Wednesday 16 November 2011

Wednesday, November 16, 2011
Silahkan klik tulisan atau gambar untuk lanjut membaca Ketidakadilan dan Kekerasan Terhadap Perempuan di Papua, Masih Tinggi.
JAYAPURA (PAPUA) - Banyak persoalan ketidakadilan gender dan kekerasan terhadap kaum perempuan di Papua masih tinggi, pasalnya selama ini perempuan Papua lebih banyak menanggung beban kehidupan ekonomi atau tulang punggu ekonomi rumahtangga. Begitupula mengalami kesulitan untuk mendapatkan akses pendidikan dan pelayanan kesehatan serta kurangnya penghargaan terhadap kaum perempuan di bidang budaya, agama dan keagamaan.

Hal ini diungkapkan Yosehita Aron kepada tabloid jubi usai penutupan Lokakarya Kesetaraan dan Keadilan Gender serta Realitas Kekerasan terhadap Kaum Perempuan yang diselenggarakan Komisi Pemberdayaan Perempuan Keuskupan Jayapura bekerjasama dengan Counter Women Trafcking Commiission (CWTC) atau Ikatan Biarawati Seluruh Indonesia(IBSI) di Aula St Klaras Sentani, Minggu (06/11/2011).

“Tanggungjawab lebih besar dibebankan kepada kaum perempuan untuk memenuhi kebutuhan keluarga, maraknya perselingkuhan, perkawinan usia dini, perkawinan tanpa ikatan yang sah.” tutur Yosephita Aron.

Dia melihat beban hidup yang diemban kaum perempuan lebih banyak diakibatkan kurangnya kesadaran dan pemahaman kaum laki-laki untuk memberikan penghargaan terhadap harkat dan martabat perempuan. "Masih ada kaum laki-laki di Papua hanya melihat perempuan itu sebagai untuk memenuhi kebutuhan biologis semata ketimbang menjadi teman kerja yang saling menolong dan mengambil bagian bersama Allah untuk proses penciptaan Manusia,"tutur Aron.
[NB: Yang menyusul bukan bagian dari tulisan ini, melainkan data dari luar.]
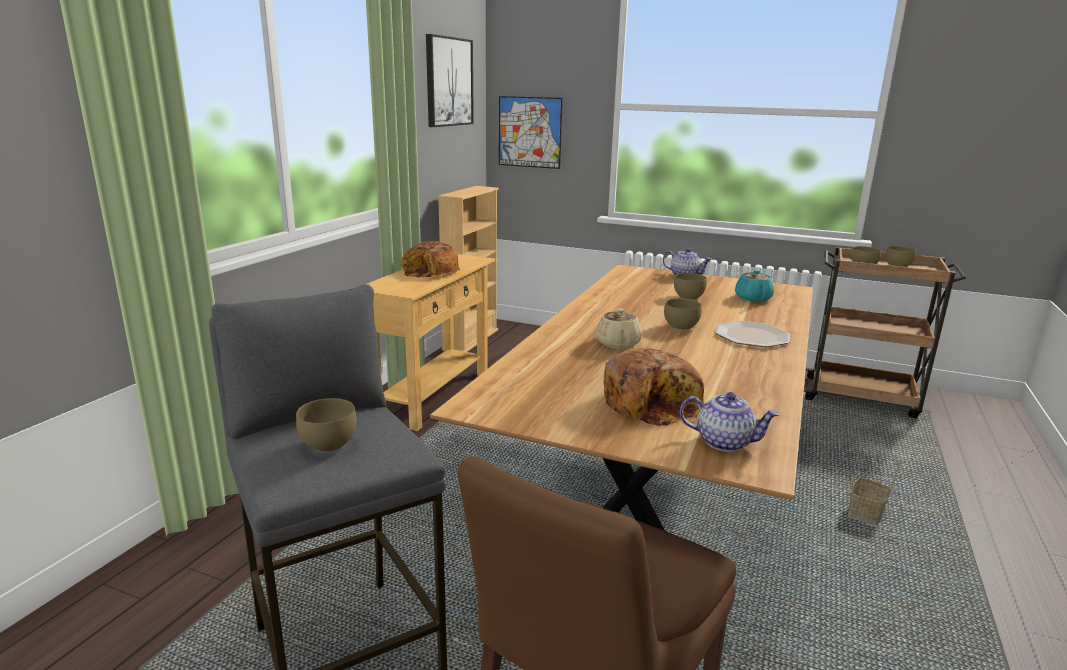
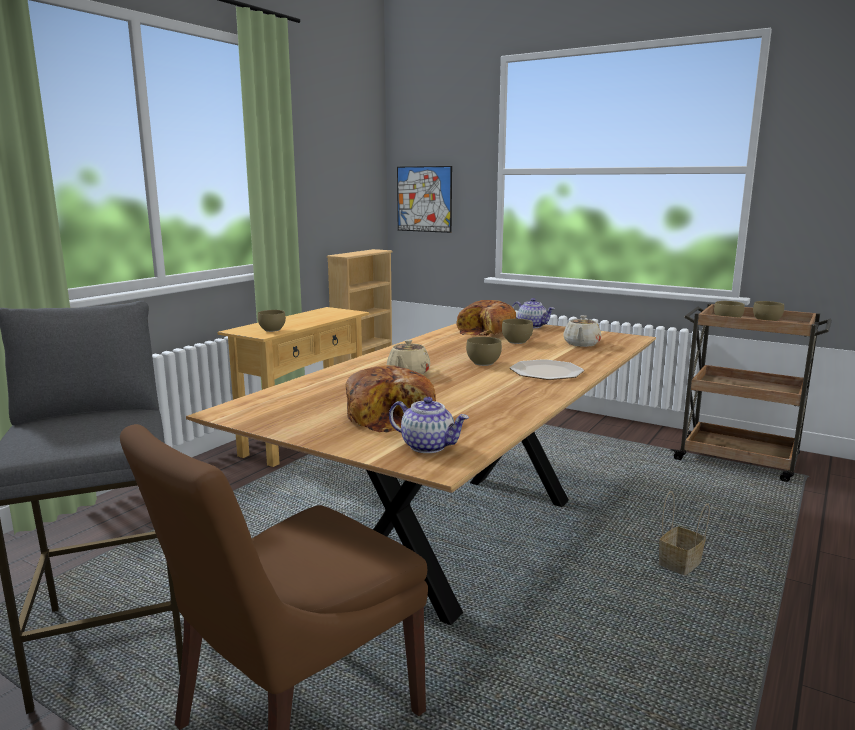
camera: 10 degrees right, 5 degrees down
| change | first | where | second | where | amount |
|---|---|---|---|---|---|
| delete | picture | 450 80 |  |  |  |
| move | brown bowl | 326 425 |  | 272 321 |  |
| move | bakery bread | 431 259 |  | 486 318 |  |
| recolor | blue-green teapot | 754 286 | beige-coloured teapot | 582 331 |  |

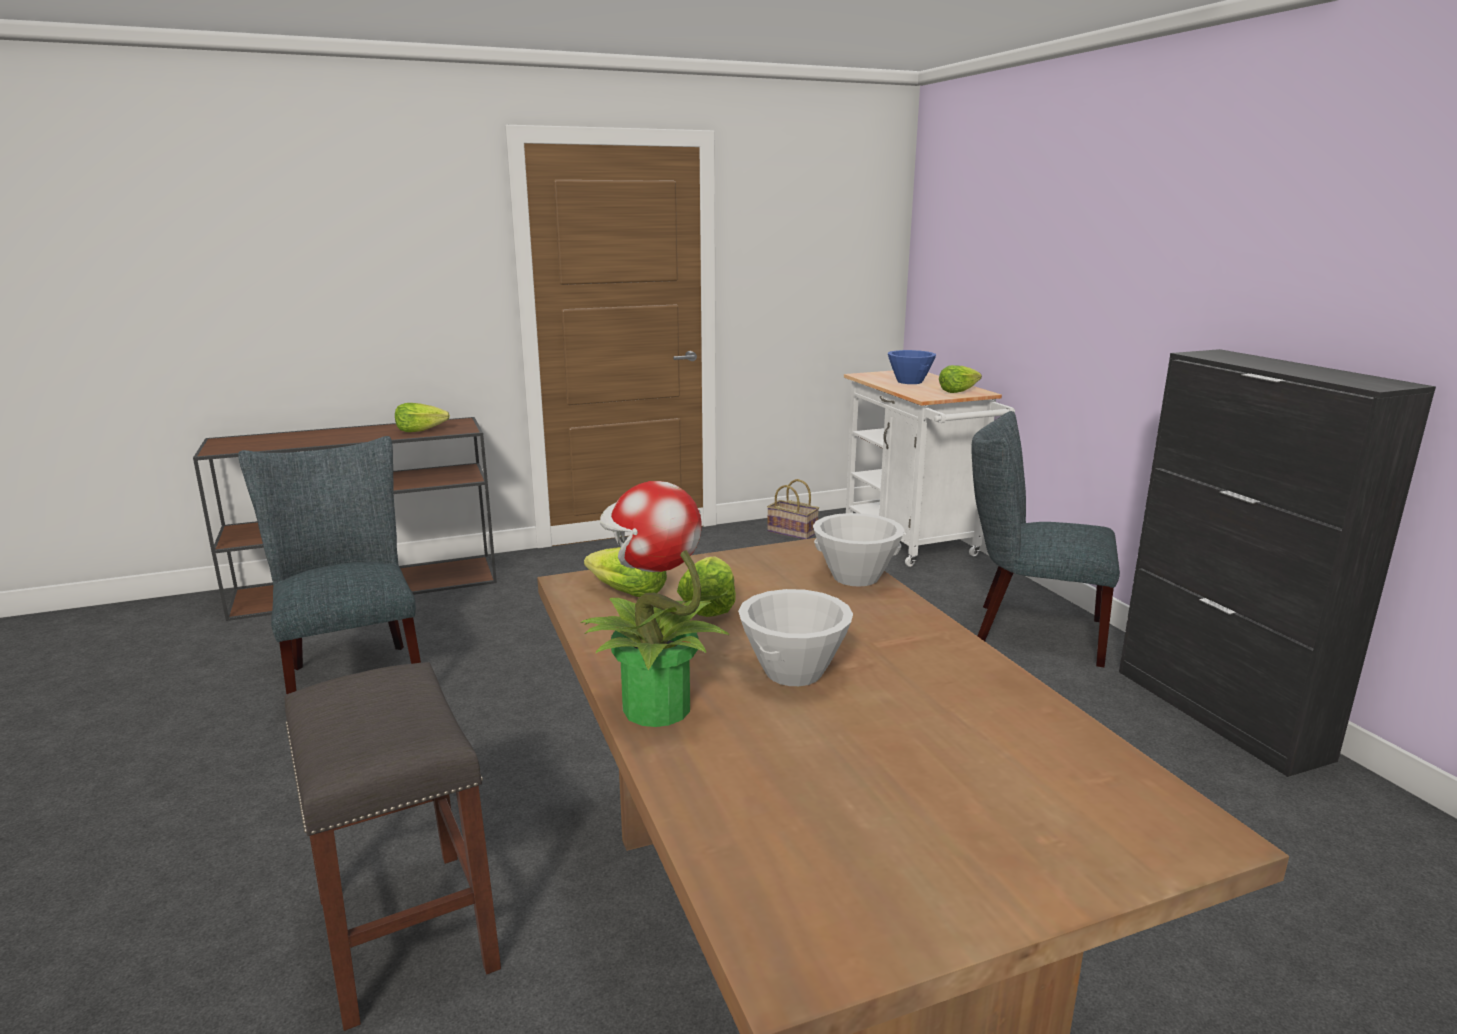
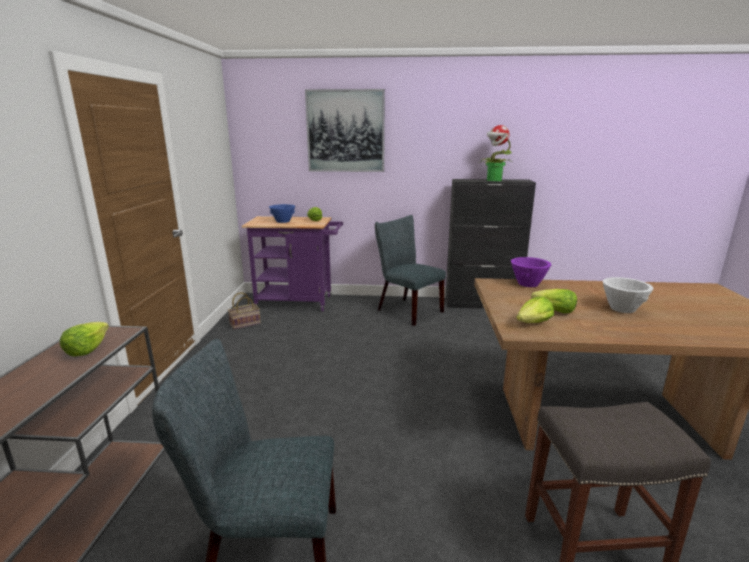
camera: 65 degrees left, 0 degrees up
| change | first | where | second | where | amount |
|---|---|---|---|---|---|
| insert |  |  | picture | 345 130 |  |
| move | houseplant | 655 604 |  | 496 153 |  |
| recolor | whitish bowl | 859 550 | purple-coloured bowl | 531 272 |  |
| recolor | whitish wheeled cart | 929 469 | purple-coloured wheeled cart | 292 264 |  |
| rotate | gray chair | 1045 539 |  | 410 270 | 90 degrees clockwise |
Dia mengingatkan kalau pelampiasan nafsu birahi itu bisa terlihat dengan maraknya perselingkuhan tanpa melihat hubungan seks itu suci kalau dilakukan dengan isteri sah dalam rangka menciptakan manusia.

“Kurangnya penghargaan terhadap harkat dan martabat kaum perempuan lebih terlihat dari maraknya perselingkuhan. Laki-laki yang telah beristeri mau lagi dengan wanita idaman lain. Nah ini yang menjadi soal besar terhadap wanita. Kita mau melihat seks dan perkawinan suci dan kudus untuk mencipatakan manusia menjadi sulit.” tutur Aron.
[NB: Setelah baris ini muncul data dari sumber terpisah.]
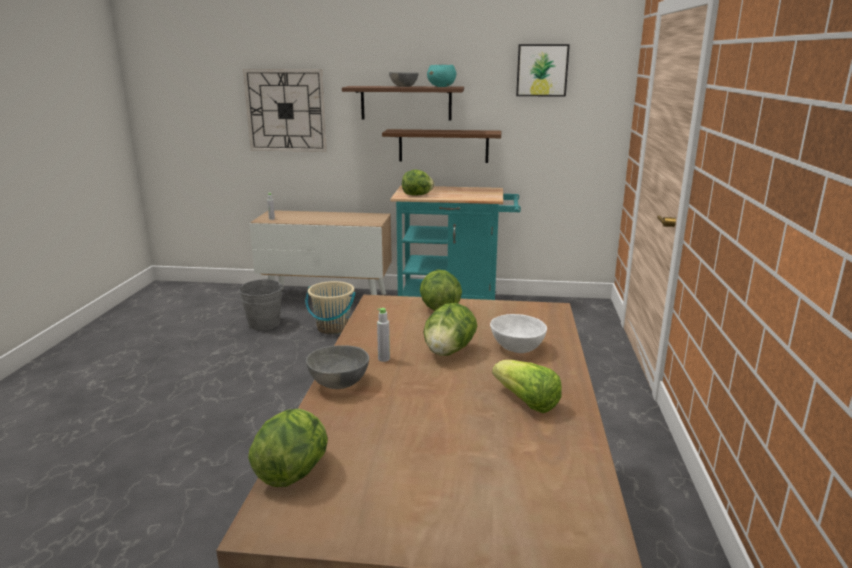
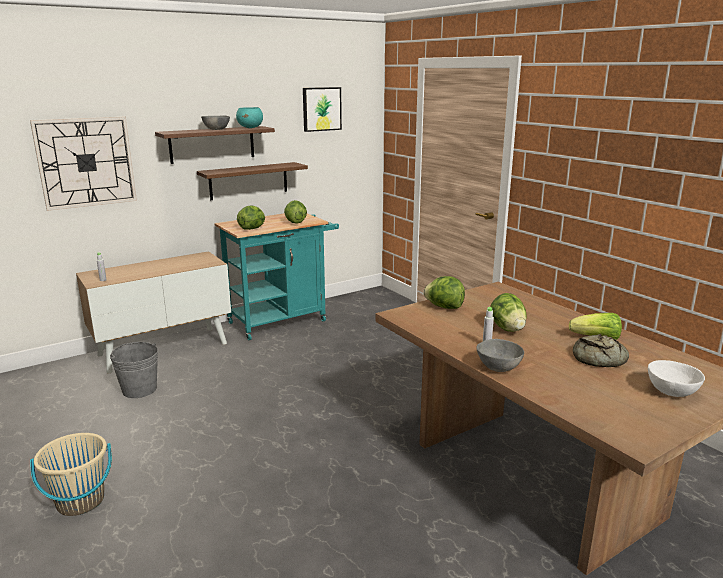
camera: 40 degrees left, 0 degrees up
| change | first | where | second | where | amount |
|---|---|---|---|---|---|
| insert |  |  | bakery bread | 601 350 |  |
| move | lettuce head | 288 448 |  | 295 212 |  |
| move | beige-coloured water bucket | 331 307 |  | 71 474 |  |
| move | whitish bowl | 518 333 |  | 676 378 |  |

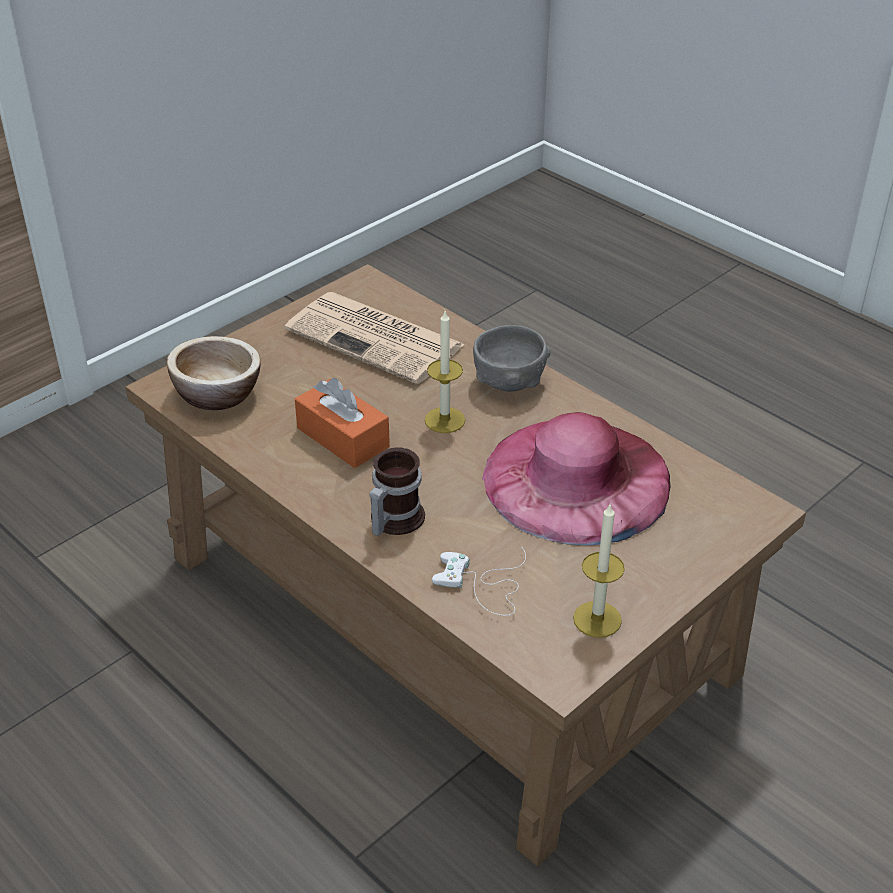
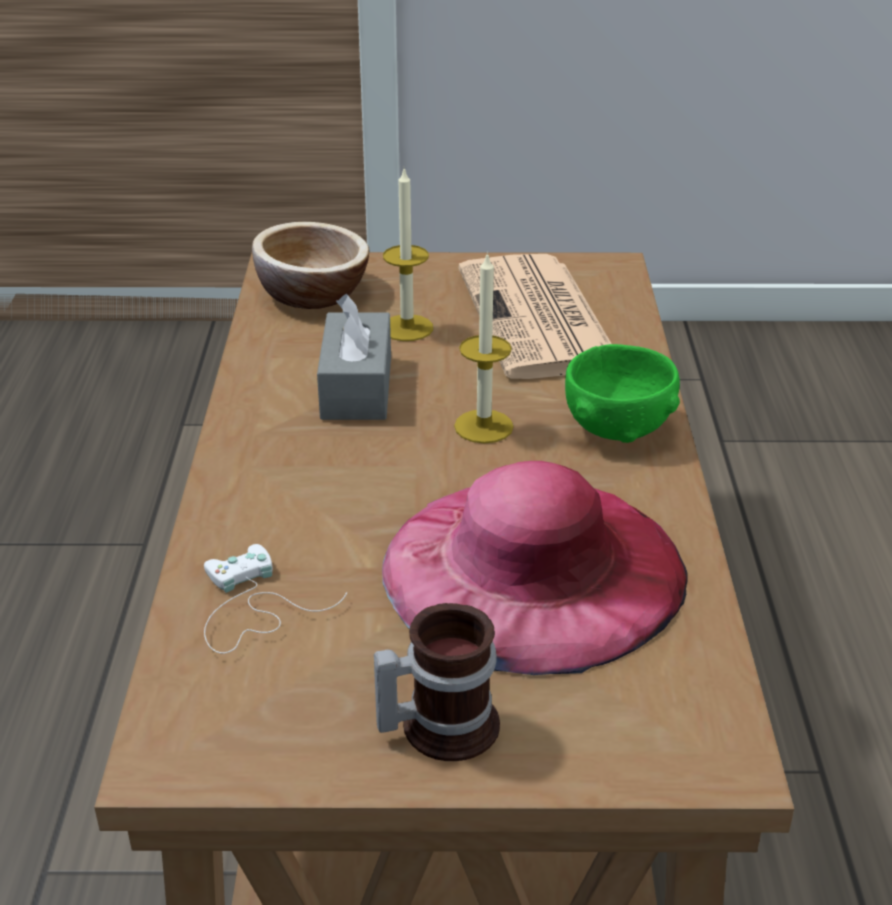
camera: 45 degrees right, 5 degrees down
| change | first | where | second | where | amount |
|---|---|---|---|---|---|
| move | coffee mug | 397 491 |  | 437 682 |  |
| move | candle | 599 571 |  | 408 254 |  |
| recolor | orange tissue box | 342 423 | gray tissue box | 354 357 |  |
| recolor | gray bowl | 512 358 | green-coloured bowl | 622 393 |  |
Yosephita melihat banyak perempuan Papua yang belum menyadari akan adanya kekerasan yang terjadi sehingga pihaknya bekerja sama IBSI untuk menyelengarakan kegiatan Lokakarya ini dan peserta yang hadir hampir dari dekenat Keuskupan Jayapura.

“Kami mengundang peserta dari dekenat-dekenat Keuskupan Jayapura. Dekenat Jayapura, Pegunungan Bintang, Jayawijaya dan Keerom. Mereka ini akan membantu kami bergerak di paroki-paroki untuk membangun kesadaran kepada perempuan Papua tentang pentingya kesetaraan gender” tuturnya.
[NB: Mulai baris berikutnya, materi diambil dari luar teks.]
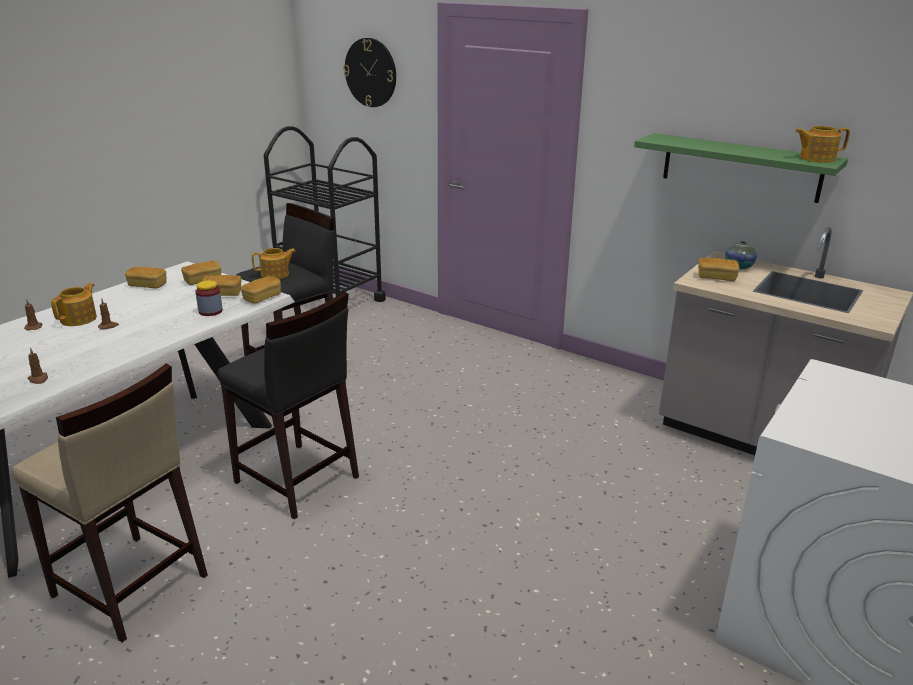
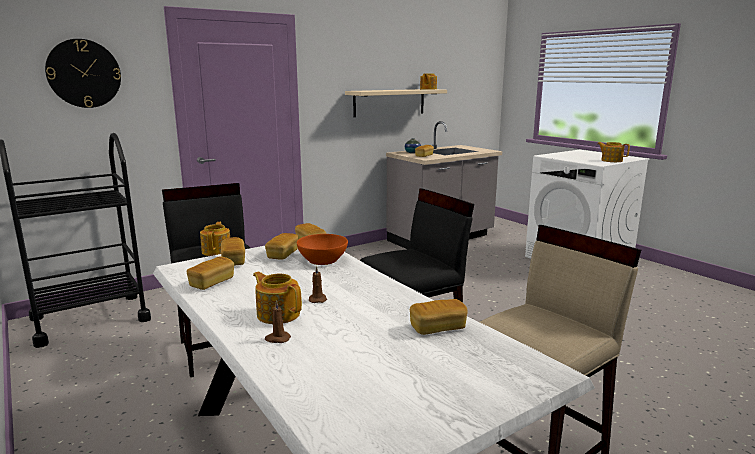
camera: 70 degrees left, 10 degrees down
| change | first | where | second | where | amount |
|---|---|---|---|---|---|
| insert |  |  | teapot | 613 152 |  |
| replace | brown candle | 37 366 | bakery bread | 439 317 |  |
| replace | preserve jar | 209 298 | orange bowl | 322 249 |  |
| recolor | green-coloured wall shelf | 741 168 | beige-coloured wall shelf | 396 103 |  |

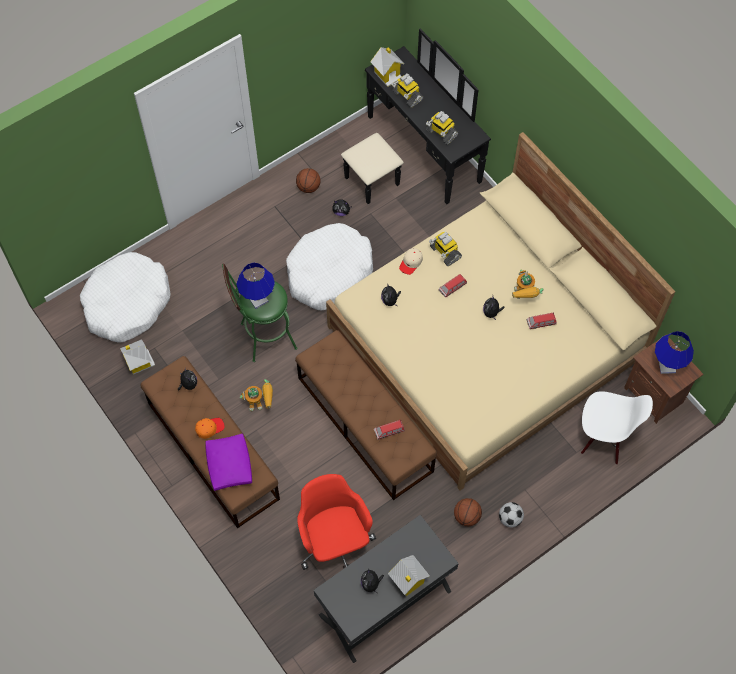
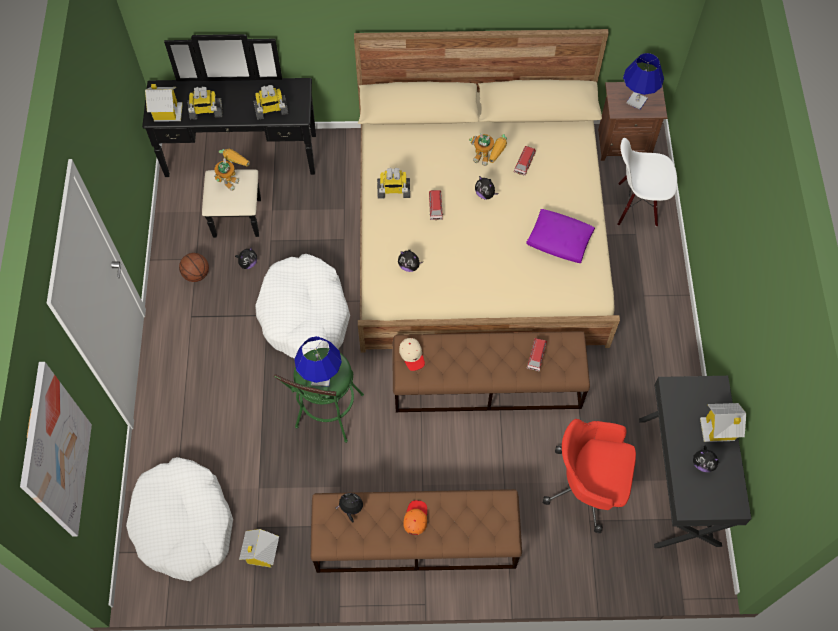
camera: 55 degrees left, 0 degrees up
| change | first | where | second | where | amount |
|---|---|---|---|---|---|
| delete | ball for basketball | 468 512 |  |  |  |
| delete | football | 511 514 |  |  |  |
| insert |  |  | picture | 56 449 |  |
| move | purple-coloured throw pillow | 228 462 |  | 560 236 |  |
| move | model robot | 256 395 |  | 232 170 |  |
| move | beige-coloured cap | 411 261 |  | 412 354 |  |
| rotate | whitish chair | 617 428 |  | 647 182 | 135 degrees counterclockwise |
Sementara itu, Sr. Antonie PMY Koordinator Ikatan Biarawati Seluruh Indonesia (IBSI) yang menjadi fasilitar sekaligus pembicara dalam seminar itu mengatakan fokus perhatiannya terhadap perdagangan perempuan. "Perdaganggan perempuan memang belum begitu terasa di Papua namun banyak perempuan yang ke Papua karena dikirim dan kemudian kaum perempuan di Papua yang mengalami dampaknya secara tidak langsung. Kami memberikan perhatian terhadap perdagangan perempuan. Perempuan Papua belum mengalami itu tetapi perempuan-perempuan dari daerah lain itu dikirim ke Papua. Perempuan Papua mengalami akibatnya ketika pria Papua terjun ke sana,” tutur perempuan paroh baya ini.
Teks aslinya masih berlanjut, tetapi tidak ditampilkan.